_WORK REQUIRED_: Where a picture appears in the lines below, please omit it and copy every other part exactly.

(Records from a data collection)
====================

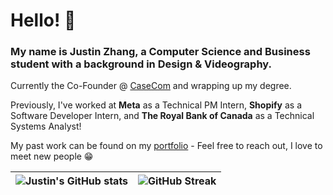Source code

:# Hello! 👋

### My name is Justin Zhang, a Computer Science and Business student with a background in Design & Videography. 
Currently the Co-Founder @ [CaseCom](https://casecom.app) and wrapping up my degree.

Previously, I've worked at **Meta** as a Technical PM Intern, **Shopify** as a Software Developer Intern, and **The Royal Bank of Canada** as a Technical Systems Analyst!

My past work can be found on my [portfolio](https://justinzhang.ca/) - Feel free to reach out, I love to meet new people 😁


![Justin's GitHub stats](https://github-readme-stats.vercel.app/api?username=justinnzhang&count_private=true&theme=onedark)      |  ![GitHub Streak](https://github-readme-streak-stats.herokuapp.com/?user=justinnzhang&theme=dark)
:-------------------------:|:-------------------------:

====================

_RESPONSE AREA_:
Source code

:# Hello! 👋

### My name is Justin Zhang, a Computer Science and Business student with a background in Design & Videography. 
Currently the Co-Founder @ [CaseCom](https://casecom.app) and wrapping up my degree.

Previously, I've worked at **Meta** as a Technical PM Intern, **Shopify** as a Software Developer Intern, and **The Royal Bank of Canada** as a Technical Systems Analyst!

My past work can be found on my [portfolio](https://justinzhang.ca/) - Feel free to reach out, I love to meet new people 😁


![Justin's GitHub stats](https://github-readme-stats.vercel.app/api?username=justinnzhang&count_private=true&theme=onedark)      |  ![GitHub Streak](https://github-readme-streak-stats.herokuapp.com/?user=justinnzhang&theme=dark)
:-------------------------:|:-------------------------:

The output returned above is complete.